Pakistan may extradite bin Laden's wives to US
Pakistani officials have hinted that they might extradite bin Laden's captured wives and children to the US. Three of bin Laden's wives - one who is of Yemeni origin and two from Saudi Arabia - were living with him in a mansion in Abbottabad when the al Qaeda terrorist was shot dead by US forces at the beginning of May. They have been detained by the Pakistani authorities ever since and are currently under interrogation.
US President Barack Obama has already said in an interview that US officials will demand access to the women as they could be key to the ongoing investigation that is expected to reveal many details about bin Laden's stay in Pakistan.
So far, there has been no official confirmation that Pakistan will hand over bin Laden's wives to the US.
'A difficult assignment'
Pakistan has come under immense pressure from the US government to provide an explanation for how the al Qaeda leader came to be living in the garrison city of Abbottabad. There is speculation that this could not have happened without the support of the country's powerful intelligence services.
Now observers are asking whether the extradition of the three women to the US will be enough to ease relations between Islamabad and Washington.
Ghazi Salahuddin, a veteran Pakistani journalist, is of the opinion that Islamabad has a lot of explaining to do, not only to the US but also to the Pakistani people.
"It is a very difficult assignment for the Pakistani government and the army. What they need to do is to reinvent Pakistan's foreign policy and reconsider the strategy to deal with militancy in the country. That would be the most beneficial outcome possible from this crisis," Salahuddin told Deutsche Welle.
However, others in Pakistan are of the view that Prime Minster Yusuf Reza Gilani's speech to parliament on Monday was merely a continuation of the same policy of denial and secrecy about important national issues.
For many, as well as for the West, the parliamentary address fell short of providing a satisfactory answer to several puzzling questions.
As could be expected perhaps, the premier defended the Inter-Services Intelligence (ISI) and said that it had not protected the world's most-wanted terrorist.
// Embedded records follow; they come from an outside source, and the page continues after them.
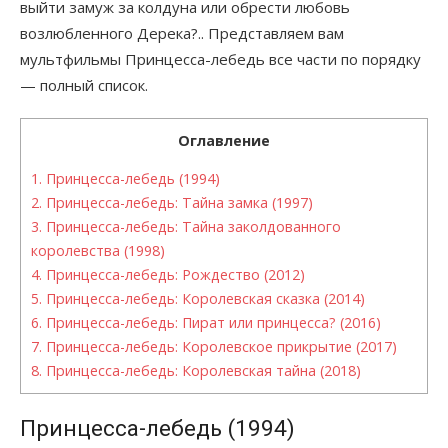
выйти замуж за колдуна или обрести любовь
возлюбленного Дерека?.. Представляем вам
мультфильмы Принцесса-лебедь все части по порядку
— полный список.
Оглавление
1.
Принцесса-лебедь (1994)
2.
Принцесса-лебедь: Тайна замка (1997)
3.
Принцесса-лебедь: Тайна заколдованного
королевства (1998)
4.
Принцесса-лебедь: Рождество (2012)
5.
Принцесса-лебедь: Королевская сказка (2014)
6.
Принцесса-лебедь: Пират или принцесса? (2016)
7.
Принцесса-лебедь: Королевское прикрытие (2017)
8.
Принцесса-лебедь: Королевская тайна (2018)
Принцесса-лебедь (1994)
Pakistani analyst Imtiaz Gul, in an interview with Deutsche Welle, said that there had been nothing new in the PM's speech.
"People are still trying to figure out what exactly the prime minister meant. They expected a clearer policy statement but what they heard was the premier's attempt to gloss over the bitter reality that Pakistan's airspace was violated and that he was kept in the dark," said Gul.
Possible backlash from the Islamists
The Islamist organizations in Pakistan have already threatened to avenge bin Laden's death. How would they react to Pakistan's possible extradition of bin Laden's wives?
At the moment Islamabad is trying to play safe. The reputation of the civilian government as well as that of the military has been badly affected. On the one hand, the religious parties are staging protests, while on the other the nationalists are demanding an explanation for how the US managed to operate inside Pakistani territory without Pakistani officials knowing about it.
The main opposition party, PML (N), of former prime minister Nawaz Sharif, has demanded that Prime Minister Gilani and President Asif Ali Zardari step down.
If Islamabad decides to give further leverage to the US on the bin Laden issue, it could well create more problems for the already very fragile civilian government.